Medics4RareDiseases (M4RD) is a charity working to improve rare disease education among healthcare professionals by challenging them to change the way they think about the symptoms they see in their patients.

Rare diseases are collectively common – affecting 1 in 17 of us at some point in our lives – but with over 7,000 different rare diseases out there, it is impossible for anyone to be familiar with every single one. Instead of trying to train staff to identify every single disease, M4RD encourages healthcare professionals to ‘dare to think rare’

M4RD has now collaborated with global Contract Research Organisation Bionical Emas to launch new online training for healthcare professionals. This latest ‘mini-module is comprised of two lessons which provide essential education on clinical trials and early access programmes in the context of rare diseases.’

Early access programmes

Early access programmes such as the UK government’s Early Access Medicine Scheme (EAMS) allow patients to access promising innovative medicines before they receive wider market approval. Medications that are granted PIM (Promising Innovative Medicine) designation can be accessed via the scheme long before they are available to the wider public. Through EAMS, patient groups that have high unmet clinical needs, such as people with rare diseases, can access cutting edge therapies 12 to 18 months before they receive formal marketing authorisation.

For people with rare diseases, treatment options are often limited. People with Sickle Cell Disease, for example, have very few treatment options available to them despite the condition affecting around 15,000 people in the UK. A new treatment for SCD has recently been granted PIM designation and is now being made available to patients through EAMS. This is an incredible opportunity for patients to gain expedited access to potentially life-changing medications and for the real-world efficacy of the medication to be studied. However, many patients are understandably worried about taking medications that are yet to gain full approval. This is where M4RD’s latest mini-module can help.
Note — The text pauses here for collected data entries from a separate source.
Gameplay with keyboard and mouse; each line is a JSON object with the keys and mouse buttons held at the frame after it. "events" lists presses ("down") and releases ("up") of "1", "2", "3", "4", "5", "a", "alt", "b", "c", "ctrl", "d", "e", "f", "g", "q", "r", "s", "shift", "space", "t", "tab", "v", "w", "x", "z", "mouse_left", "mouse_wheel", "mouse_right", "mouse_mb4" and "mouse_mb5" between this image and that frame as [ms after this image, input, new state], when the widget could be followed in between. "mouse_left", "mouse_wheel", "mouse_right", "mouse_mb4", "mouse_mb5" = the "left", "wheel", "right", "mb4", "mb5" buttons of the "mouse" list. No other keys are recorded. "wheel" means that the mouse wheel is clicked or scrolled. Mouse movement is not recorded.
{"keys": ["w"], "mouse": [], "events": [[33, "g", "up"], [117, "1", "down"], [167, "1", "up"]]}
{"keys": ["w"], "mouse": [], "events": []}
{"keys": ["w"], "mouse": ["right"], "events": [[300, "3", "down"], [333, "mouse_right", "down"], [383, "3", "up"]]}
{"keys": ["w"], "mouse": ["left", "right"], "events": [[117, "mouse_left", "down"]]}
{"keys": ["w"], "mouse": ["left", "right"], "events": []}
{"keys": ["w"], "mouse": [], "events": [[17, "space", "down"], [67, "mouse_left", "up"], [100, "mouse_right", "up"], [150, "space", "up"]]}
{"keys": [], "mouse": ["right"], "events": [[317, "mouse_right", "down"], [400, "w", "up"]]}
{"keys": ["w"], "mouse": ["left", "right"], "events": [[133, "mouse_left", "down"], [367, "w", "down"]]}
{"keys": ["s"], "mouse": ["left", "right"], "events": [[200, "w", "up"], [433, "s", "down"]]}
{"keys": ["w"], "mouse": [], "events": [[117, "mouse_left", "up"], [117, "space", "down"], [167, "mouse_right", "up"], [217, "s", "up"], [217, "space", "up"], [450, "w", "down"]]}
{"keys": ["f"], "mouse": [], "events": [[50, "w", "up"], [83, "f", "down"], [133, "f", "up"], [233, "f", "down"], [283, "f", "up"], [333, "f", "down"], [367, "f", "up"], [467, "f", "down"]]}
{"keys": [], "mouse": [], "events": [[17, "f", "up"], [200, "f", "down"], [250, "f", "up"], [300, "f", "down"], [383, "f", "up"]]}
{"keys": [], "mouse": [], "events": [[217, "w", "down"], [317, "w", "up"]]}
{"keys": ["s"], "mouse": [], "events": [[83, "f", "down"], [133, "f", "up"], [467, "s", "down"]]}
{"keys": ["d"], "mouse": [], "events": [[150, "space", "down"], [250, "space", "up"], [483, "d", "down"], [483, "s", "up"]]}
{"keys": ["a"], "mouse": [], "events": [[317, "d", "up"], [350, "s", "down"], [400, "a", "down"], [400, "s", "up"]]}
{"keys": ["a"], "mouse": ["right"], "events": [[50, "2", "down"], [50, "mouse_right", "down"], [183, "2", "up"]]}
M4RD’s clinical trial module

As a follow-up to the Rare Disease 101 module (which should be completed first), the new mini-module focuses on the ‘clinical trials and early access programmes are of immense importance to the rare disease community.’ The original Rare Disease 101 module aims to close the rare disease education gap and educate medical staff and students on the basics of rare diseases.

M4RD CEO Dr Lucky McKay commented that this new mini-module builds on ‘the basic principles that were covered in the original module: what rare disease is, when to suspect one, challenges faced by those living with these conditions and how to support them.’

Bionical Emas, the collaborator on this mini-module, provides a range of services to the pharmaceutical and biotech sector and M4RD will ‘draw on the organisation’s industry knowledge and expertise to diversify [their] online training offering and provide interesting and important new subjects.’

Improving healthcare providers’ familiarity with early access programmes and clinical trials in rare diseases is absolutely vital. Patients will look to the healthcare professionals around them for reassurance that these programmes are safe, so a clear understanding of how they work and how they can benefit patients is essential. Clinical trials are extensively monitored with intense vigilance throughout and patients are in very capable hands, but it is understandable that they may be worried when taking part. The knowledge gained from M4RD’s latest mini-module will leave providers able to signpost patients to relevant opportunities, clearly articulate the benefits, and assuage any worries they may have.